Calderdale schools advised to consider additional measures to slow the spread of COVID-19
Schools in Calderdale are being advised to consider additional public health measures to help slow the spread of COVID-19.
Rates of COVID-19 in Calderdale are higher than they’ve ever been throughout the pandemic and this is causing severe pressures on health and social care services.
Although the uptake of the vaccine in Calderdale has weakened the link between high numbers of cases and serious illness, it hasn’t broken it all together.
Local hospitals are continuing to see high numbers of patients with COVID-19. The virus still poses a threat to individuals and communities and so we need to do all we can to protect NHS services and slow the spread of the virus.

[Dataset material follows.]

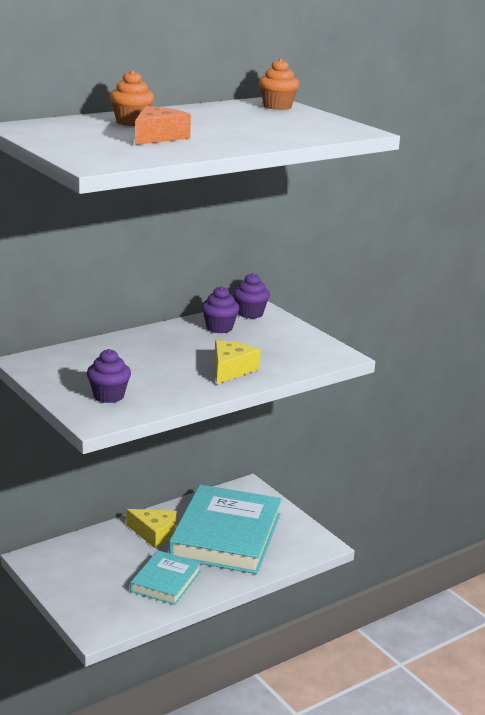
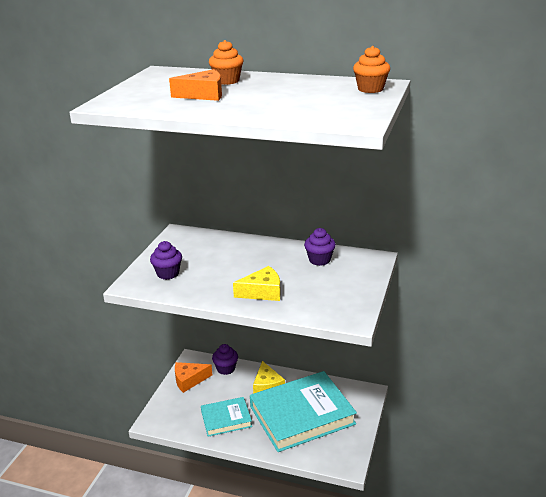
camera: 55 degrees right, 5 degrees up
(65, 576) = (189, 380): none -> orange cheese
(250, 313) = (362, 259): purple cupcake -> purple cupcake (226, 369)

Overall case rates in Calderdale have never been as high. Cases are currently highest in secondary school-aged children, followed by those of primary school age, who are coming into contact with COVID-19 at school. The virus is then being passed on to family members and spreading through the community.
To try and bring the situation under control, the Council is advising secondary schools to consider asking staff and students to use face coverings and advising all schools to consider how they can limit mixing between groups and limit visitors.

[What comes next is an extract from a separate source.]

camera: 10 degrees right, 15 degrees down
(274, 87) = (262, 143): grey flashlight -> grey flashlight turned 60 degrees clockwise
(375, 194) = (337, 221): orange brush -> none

Any measures would be introduced and implemented by schools who know their communities best and understand which measures would be most effective. Throughout the pandemic, the Council has worked closely with schools to keep children and staff as safe as possible and will continue to support them to reintroduce measures if they wish to do so.
As the risk of the virus spreading further is greatest within households, the Council is also asking children and young people who live in a household where someone has COVID-19, to stay away from school for three to five days, get a PCR test and only return to school if they receive a negative PCR test result. Calderdale parents and carers will soon receive a letter explaining the measures.
The Council says the introduction of these measures will help reduce transmission of the virus within schools and subsequently households and wider communities. They will also limit the amount of disruption to young people’s education.
As children aged 4 and under are currently less likely to catch and spread the virus the additional measures are not advised for early years settings at the moment.
Calderdale Council’s Director of Public Health, Debs Harkins, said: “As we all learn to live with COVID-19, we need to find the right balance between minimising the risk of infection, reducing disruption to our lives and ensuring our health and care services aren’t overwhelmed.
“Unfortunately, we’re seeing real pressures within our hospitals at the moment, due to the extremely high numbers of COVID-19 cases in the borough. Contact tracing data shows that the high number of cases is being caused by the virus spreading in education settings, and we need to bring the situation under control.
“To prevent COVID-19 transmission within schools as much as possible, we are advising that additional public health measures are introduced. The specifics of these measures will be led by schools who know what will work best for them.
"However, we will continue to support schools in any way we can and offer our advice to help them make the best decisions for their school and community.”
The Leader of Calderdale Council, Coun Tim Swift, said: “Schools have been working incredibly hard to protect pupils, staff and the wider school community and we want to support their efforts as much as we can.
"Work is also taking place within schools, delivered by the NHS working in partnership with the Council, to ensure 12-15 year olds are offered their first dose of the vaccine.
"We know how disruptive the pandemic has been for schools and we want to minimise this and keep as many young people in school as possible.
“The introduction of additional measures will support this by reducing COVID-19 transmission both within schools and wider communities. This will in turn also minimise pressure on our already stretched health and social care services as we head into what’s likely to be a very difficult winter period.”